FRAGMENTO PROPORCIONADO
###

Y pienso, en fin, en que el tema de la risa, referido a la literatura, desde el Siglo de oro empezó a desplazarla en importancia. Montaigne prefería libros divertidos en el sentido que él mismo tomaba sus Ensayos: algo denso y serio pero agradable de leer. La risa era un recurso festivo de primera mano, la cultura cómica de la Edad Media pertenecía al pueblo, al que hablaban Don Quijote y Sancho. La misma Iglesia celebraba misas al burro, en las cuales el sacerdote rebuznaba tres veces a modo de bendición, y en la Pascua el cura hacía bromas para hacer reír a los feligreses. Así Cervantes en todas las salidas de Don Quijote.
No hay por qué insistir en el grado de realismo de la ficción cervantina, ni en su enfoque moral, aunque se ha constituido en una especie de manual de la decencia humana. No estamos ante una parábola al viejo estilo: como diría el ruso Nabokov y por asimilación según su estilo, su genero y su época, nos retan Esquilo, Sófocles, Aristófanes, Shakespeare y Cervantes, a mirar de frente algo que se resume bien así: «Hay historietas que trastornan a la gente, sea la división que condujo a la guerra del Peloponeso, la división religiosa en Gran Bretaña, o el manejo económico e inquisitorial de España en los siglos xvi y xvii. Siempre habrá recursos para burlar cualquier forma de intolerancia. Recordemos que ya cien años antes de la aparición del Quijote, en 1508 Erasmo había publicado su Elogio de la locura.
En definitiva ni la historia, ni la filosofía, ni la literatura han influido con profundidad y permanencia, en tiempo y espacio. Fulguran y divierten; y, anticipan o reflejan todo, pero determinan poco. Estas grandeza y miseria, evocan a Montaigne cuando cuenta que un grande e implacable general de su tiempo lloraba inconsolable ante el cadáver de su hijo sacrificado. Otro militar, duro, que estaba a su lado, le reclamó por tal debilidad y sobretodo, porque el problema era insoluble. El afligido respondió: «Lloro precisamente porque se que es inútil».
Para cerrar estas reflexiones sobre el goce o el sufrimiento inanes, abro camino a la leyenda de que hacia el año 1100, el teólogo islámico Muhammad al Ghazali divulgó unas cautelas para leer el Corán. En la sexta regla enseñaba que para abrevar en el libro sagrado del islamismo, se debía antes sollozar, pues ciertas secciones del Corán han de leerse con tristeza en el corazón.
¿Acaso no nos ocurre lo mismo con el Quijote?
Es hora de despedirse en esta primera visita introductoria al Quijote.

###

DATOS ALMACENADOS
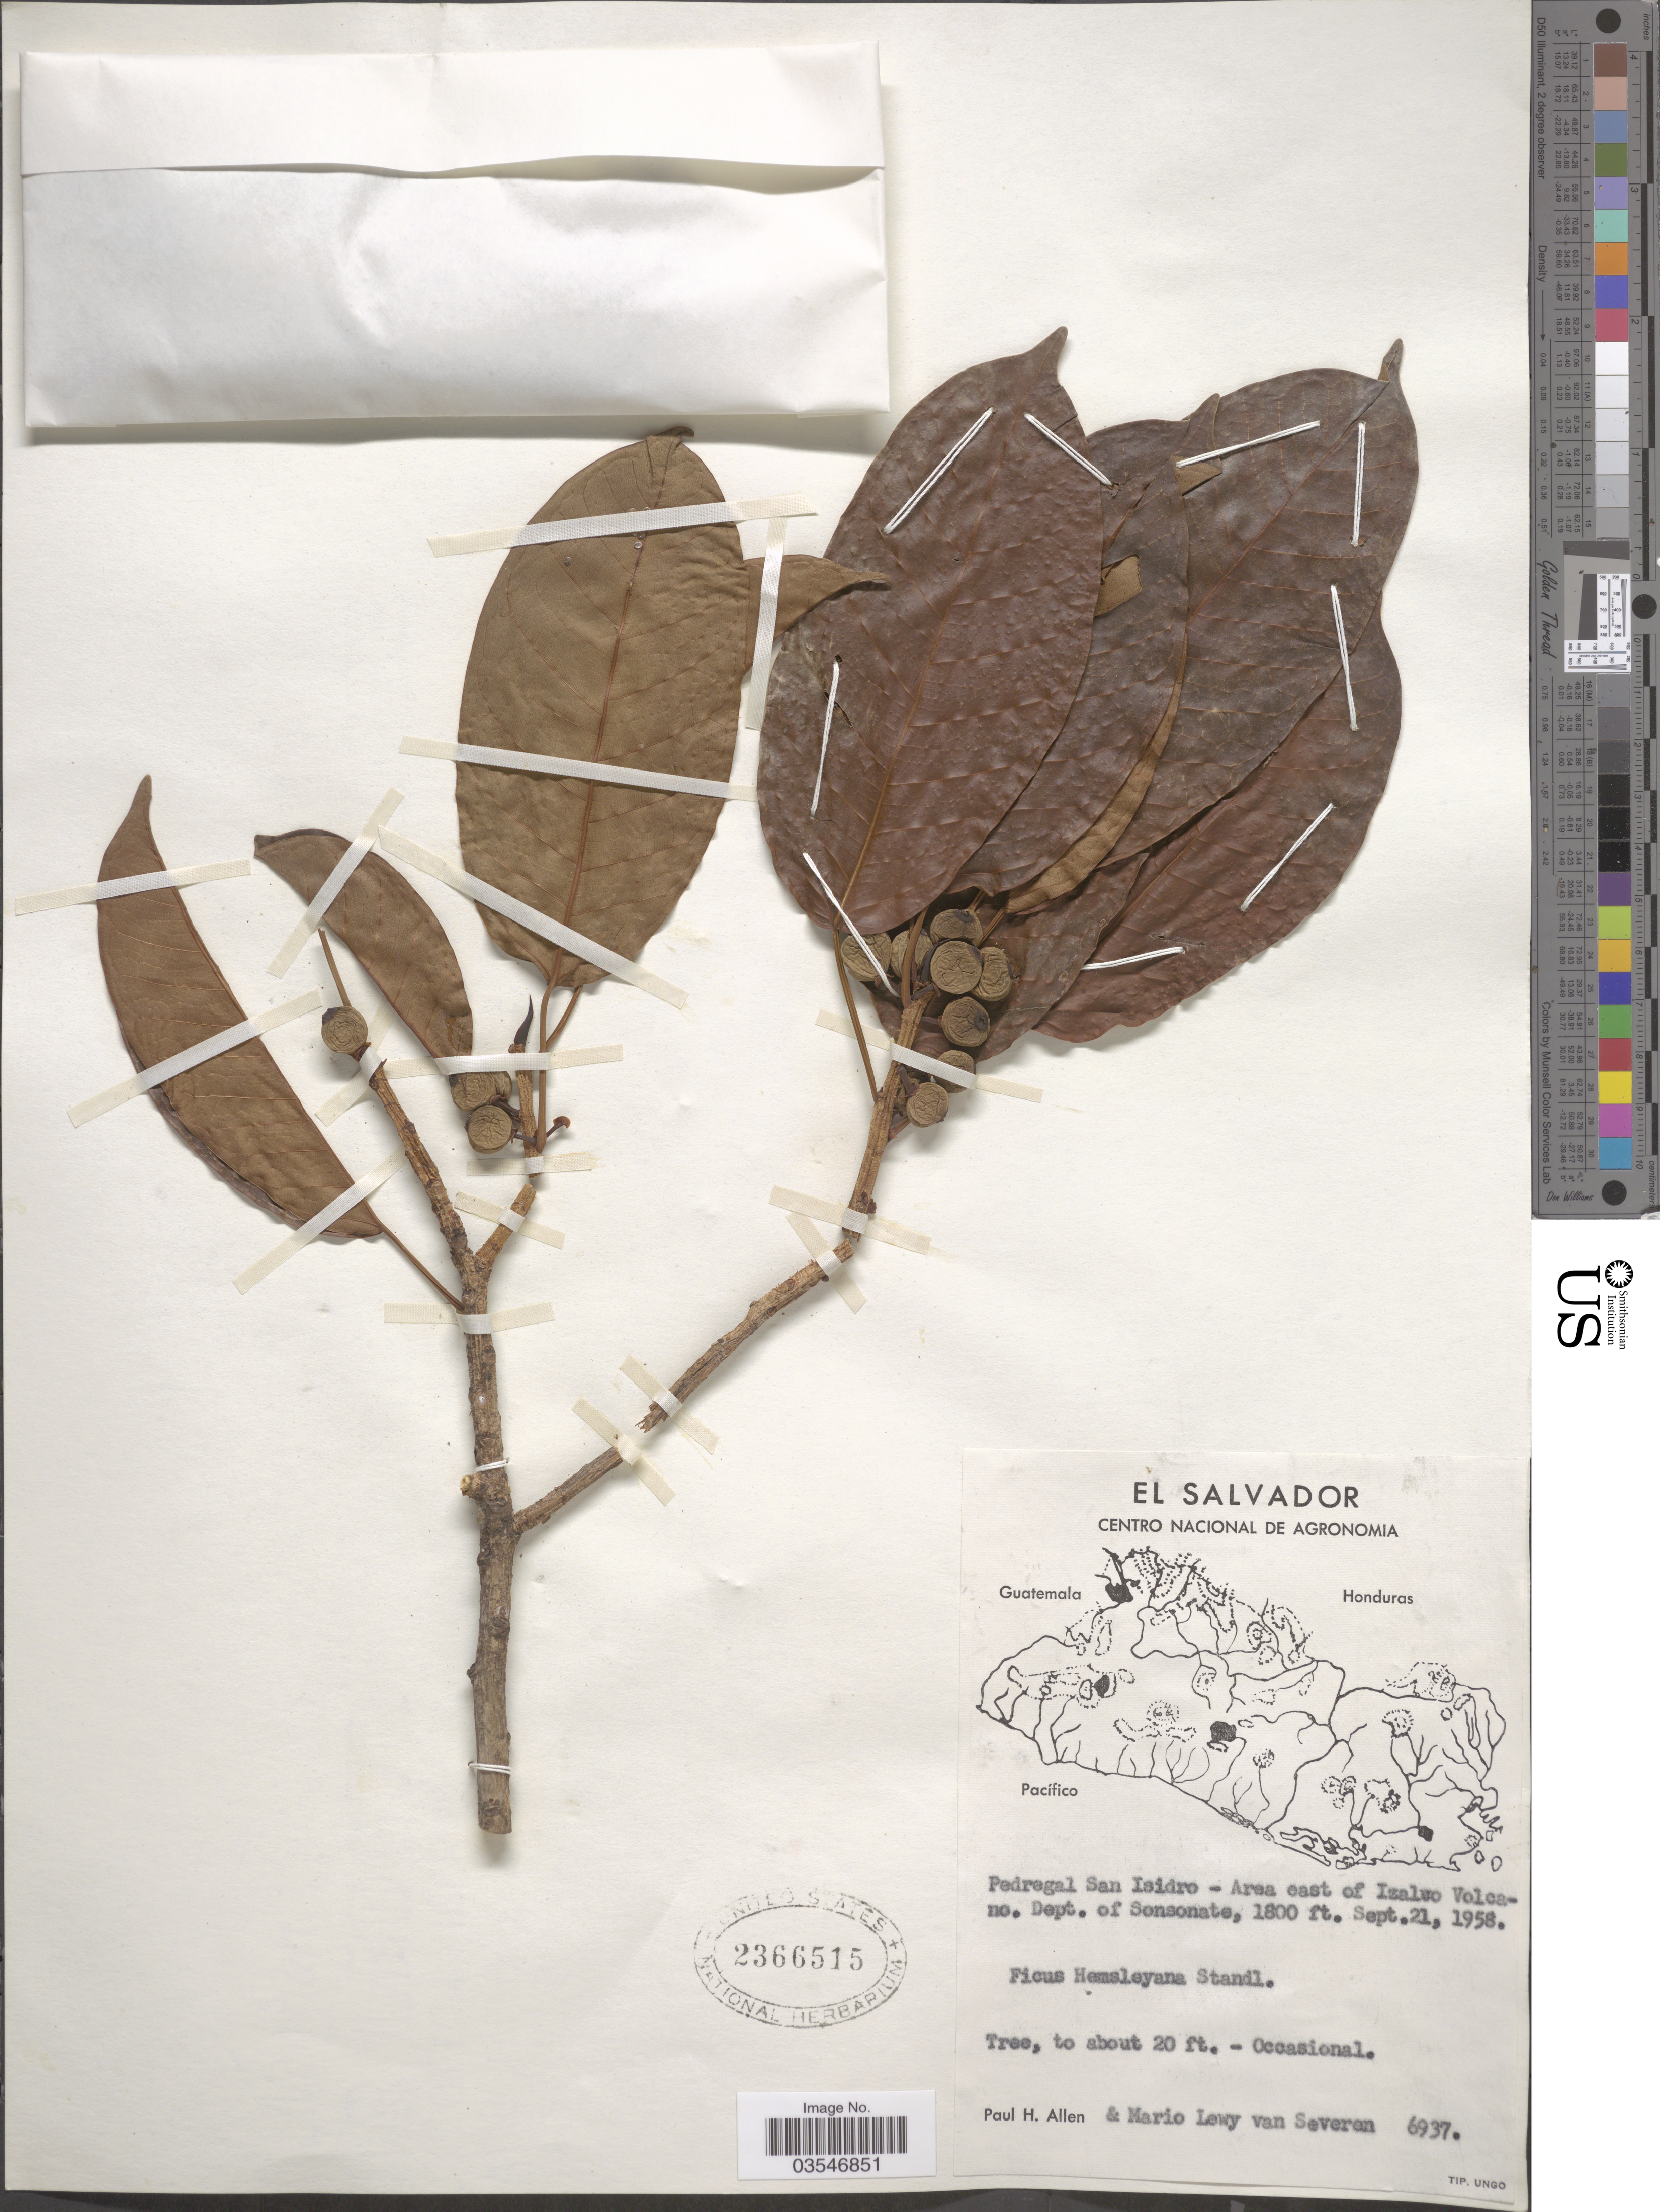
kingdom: Plantae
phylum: Tracheophyta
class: Magnoliopsida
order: Rosales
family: Moraceae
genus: Ficus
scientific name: Ficus citrifolia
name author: Mill.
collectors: P. H. Allen & M. Van Severen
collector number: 6937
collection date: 1958-09-21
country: El Salvador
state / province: Sonsonate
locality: Pedregal San Isidro - Area east of Izalvo Volcano. Dept. of Sonsonate.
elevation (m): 549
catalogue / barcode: US 2366515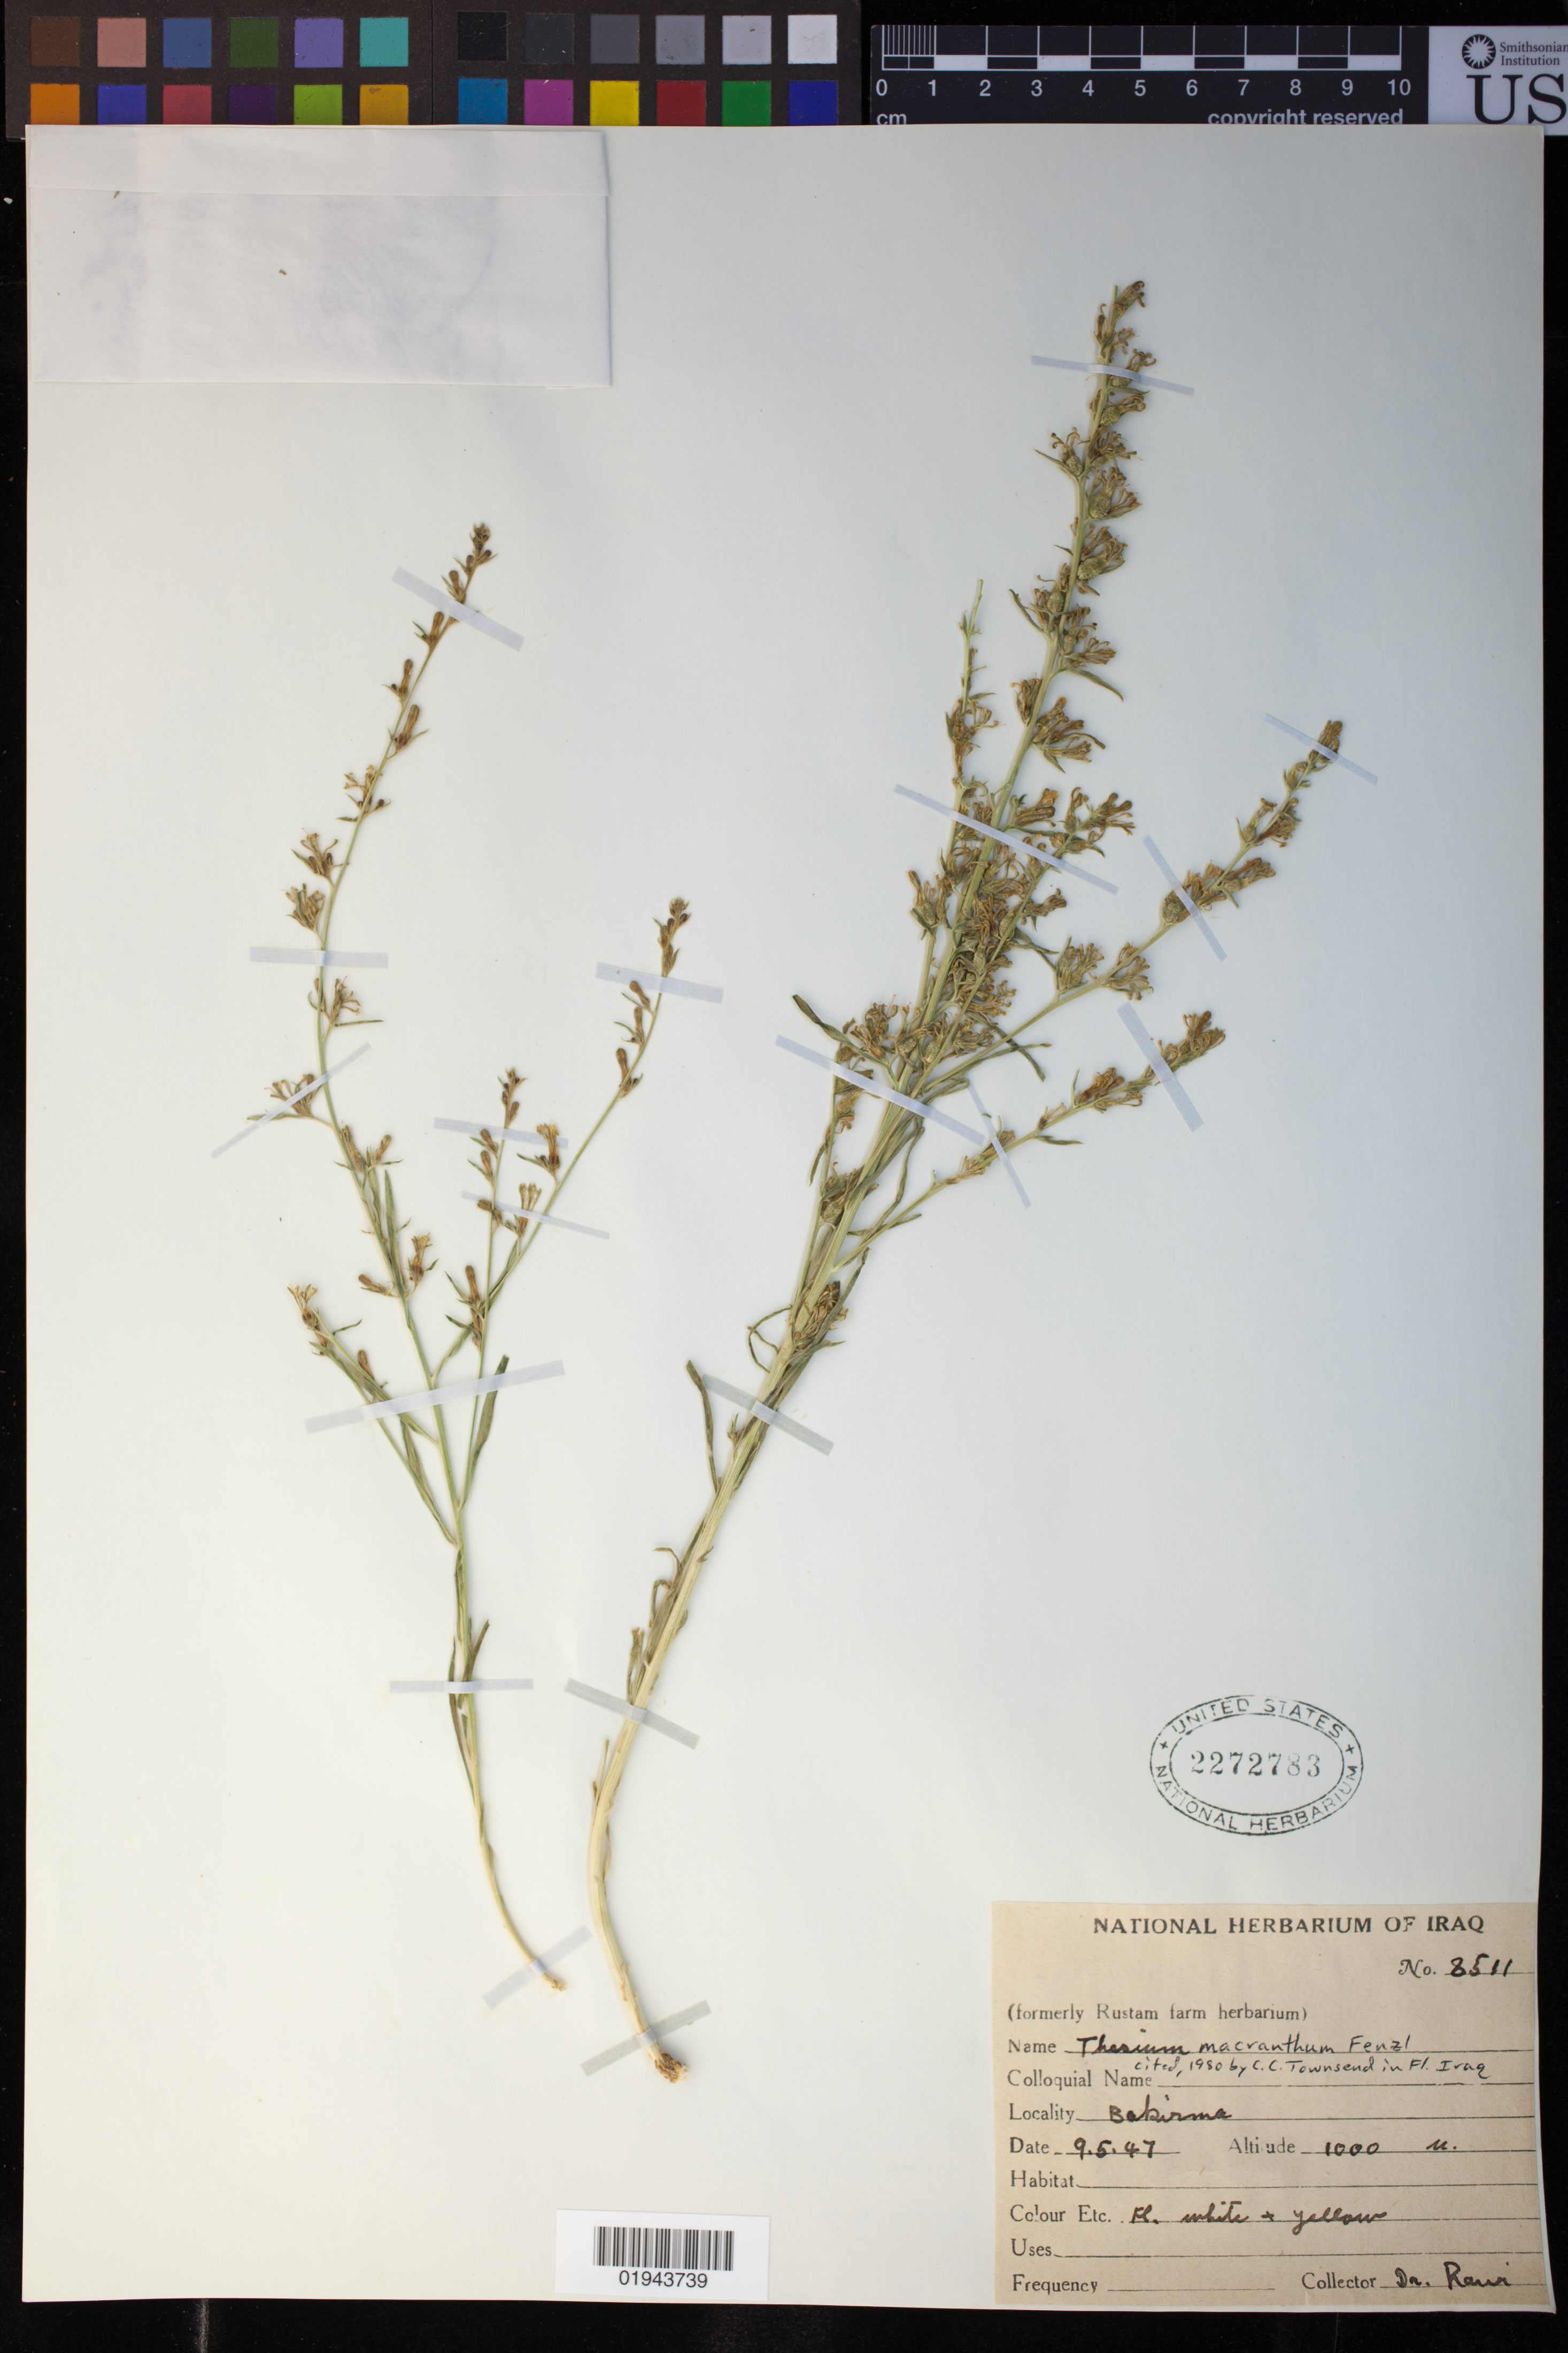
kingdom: Plantae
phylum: Tracheophyta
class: Magnoliopsida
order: Santalales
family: Thesiaceae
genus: Thesium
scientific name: Thesium macranthum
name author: C. Presl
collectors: -. Rawi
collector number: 8511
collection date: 1947-05-09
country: Israel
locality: Bakirma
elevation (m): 1000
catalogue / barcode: US 2272783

###

INSTRUCCIONES
[a] Resume el párrafo del fragmento que empieza con «Para cerrar estas reflexiones» en menos palabras, sin perder sus datos principales.
[b] Cita textualmente la parte del fragmento que se abre con las palabras "Para cerrar estas" y se cierra con "en el corazón.".
Para responder, básate solo en el fragmento.

LAS RESPUESTAS
[a] Según una leyenda, hacia el año 1100 el teólogo islámico Muhammad al Ghazali difundió unas cautelas para leer el Corán. Su sexta regla indicaba que antes había que sollozar, porque ciertas secciones del libro sagrado deben leerse con tristeza en el corazón.

[b]
Para cerrar estas reflexiones sobre el goce o el sufrimiento inanes, abro camino a la leyenda de que hacia el año 1100, el teólogo islámico Muhammad al Ghazali divulgó unas cautelas para leer el Corán. En la sexta regla enseñaba que para abrevar en el libro sagrado del islamismo, se debía antes sollozar, pues ciertas secciones del Corán han de leerse con tristeza en el corazón.